Higher milk prices, global uncertainty impact operating margin
Looking to the coming year, the cooperative provided an opening milk forecast for 2022-3 of $8.25 - $9.75 per kgMS, with a midpoint of $9.00 per kgMS. This ‘strong’ operating forecast reflects ‘continued demand for dairy’ coupled with constrained global supply, Hurrell said. For the 2021/22 season, Fonterra has maintained its 2021/22 forecast Farmgate Milk Price of $9.10 - $9.50 per kgMS – at the midpoint this would be the highest forecast milk price in the co-op’s history.
“The long-term outlook for dairy remains positive, despite recent geopolitical and COVID-19 related events impacting global demand in the short-term. On the supply side, growth from key milk producing regions is expected to remain constrained as high feed, fertiliser and energy costs continue to impact production volumes. These demand and supply dynamics are expected to support dairy prices in the medium to long-term,” the chief executive noted.

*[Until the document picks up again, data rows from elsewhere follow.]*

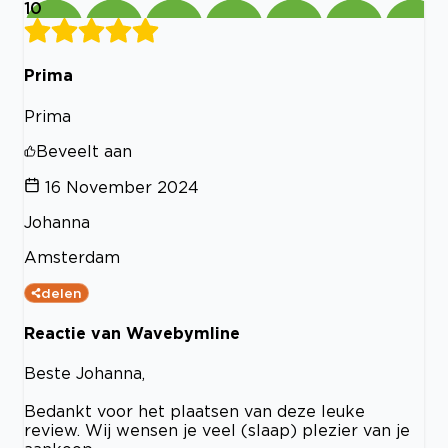
10
Prima
Prima
Beveelt aan
16 November 2024
Johanna
Amsterdam
delen
Reactie van Wavebymline
Beste Johanna,
Bedankt voor het plaatsen van deze leuke
review. Wij wensen je veel (slaap) plezier van je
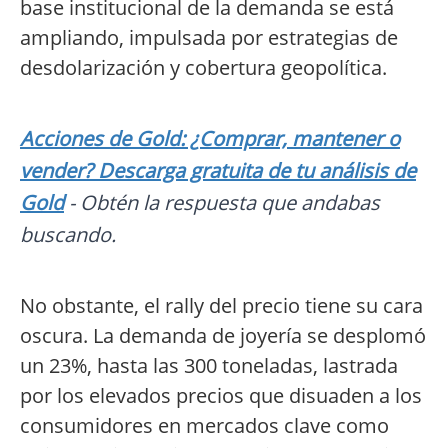
base institucional de la demanda se está
ampliando, impulsada por estrategias de
desdolarización y cobertura geopolítica.
Acciones de Gold: ¿Comprar, mantener o
vender? Descarga gratuita de tu análisis de
Gold
- Obtén la respuesta que andabas
buscando.
No obstante, el rally del precio tiene su cara
oscura. La demanda de joyería se desplomó
un 23%, hasta las 300 toneladas, lastrada
por los elevados precios que disuaden a los
consumidores en mercados clave como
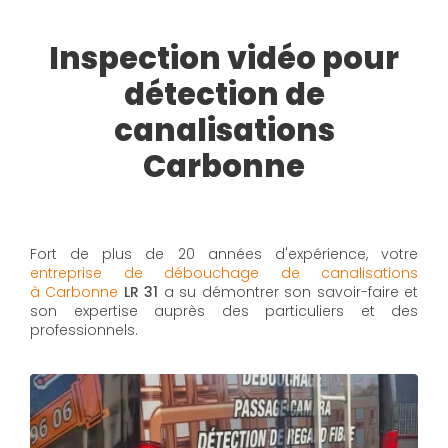
Inspection vidéo pour
détection de
canalisations
Carbonne
Fort de plus de 20 années d'expérience, votre
entreprise de débouchage de canalisations
à Carbonne
LR 31
a su démontrer son savoir-faire et
son expertise auprès des particuliers et des
professionnels.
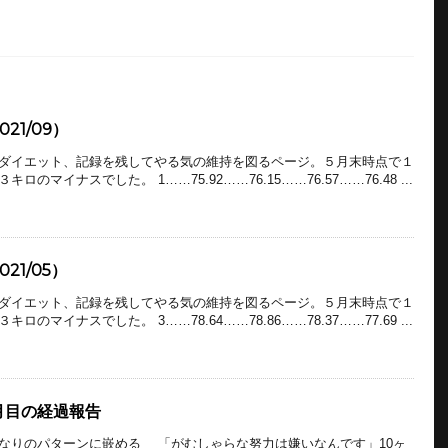
21/09）
ダイエット、記録を残してやる気の維持を図るページ。５月末時点で１
マイナスでした。 1……75.92……76.15……76.57……76.48 ...
21/05）
ダイエット、記録を残してやる気の維持を図るページ。５月末時点で１
マイナスでした。 3……78.64……78.86……78.37……77.69 ...
月目の経過報告
りのパターンに嵌める 「がむしゃらな努力は嫌いなんです」10ヶ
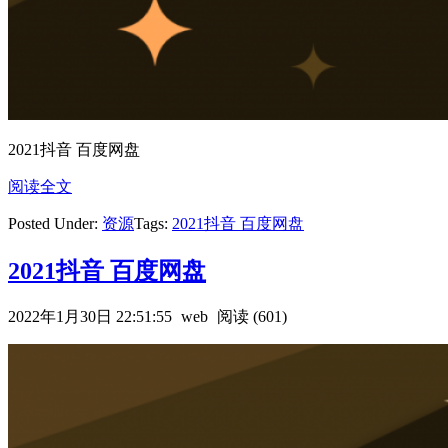
2021抖音 百度网盘
阅读全文
Posted Under:
资源
Tags:
2021抖音 百度网盘
2021抖音 百度网盘
2022年1月30日 22:51:55
web
阅读 (601)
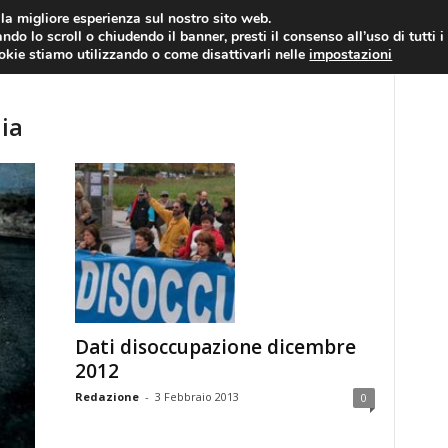
RATIS
FOREX NEWS
FOREX SIGNALS
FOREX TRADING
GLOSSARIO FORE
i la migliore esperienza sul nostro sito web.
ndo lo scroll o chiudendo il banner, presti il consenso all’uso di tutti i
EURO/DOLLARO
ECONOMIA
FOREX NEWS
ookie stiamo utilizzando o come disattivarli nelle
impostazioni
ia
Dati disoccupazione dicembre
2012
Redazione
-
3 Febbraio 2013
0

However, his commentary did point to some concerns on the horizon, including the potential for further impacts from COVID-19, financial markets and foreign exchange volatility, global inflationary pressures, a tightening labour market, increasing interest rates, geopolitical events, as well as the possible impact on demand from higher dairy prices.
Certainly, some of these issues - alongside the increased price it is paying for milk - seem to have weighed on the group’s third quarter. For the nine months ending 30 April 2022, Fonterra’s sales volumes were down as a result of lower milk collections and the timing of sales due to short-term impacts on demand including the lockdowns in China, the economic crisis in Sri Lanka and the Russia-Ukraine conflict. Total Group normalised EBIT was $825 million, down $134 million reflecting lower sales volumes, continued pressure on margins from the significantly higher milk price, on-going COVID-19 disruptions, and the rapid decline of the Sri Lankan Rupee. This was also reflected in Fonterra’s Normalised Profit After Tax of $472 million, down $115 million and reported Profit After Tax of $472 million, down $131 million.
“We are actively managing the challenges arising from COVID-19 and other geopolitical and macroeconomic events. However, increasing market volatility and uncertainty, on-going supply chain disruptions and growing inflationary pressures have added increased complexity,” Hurrell noted.
Commenting on the rest of the year, Hurrell said the co-op is maintaining its forecast earnings guidance of 25-35 cents per share. “While favourable price relativities in the fourth quarter are positive for earnings, we expect continued pressure on our margins due to the higher milk price coupled with the normal seasonal profile of our business.”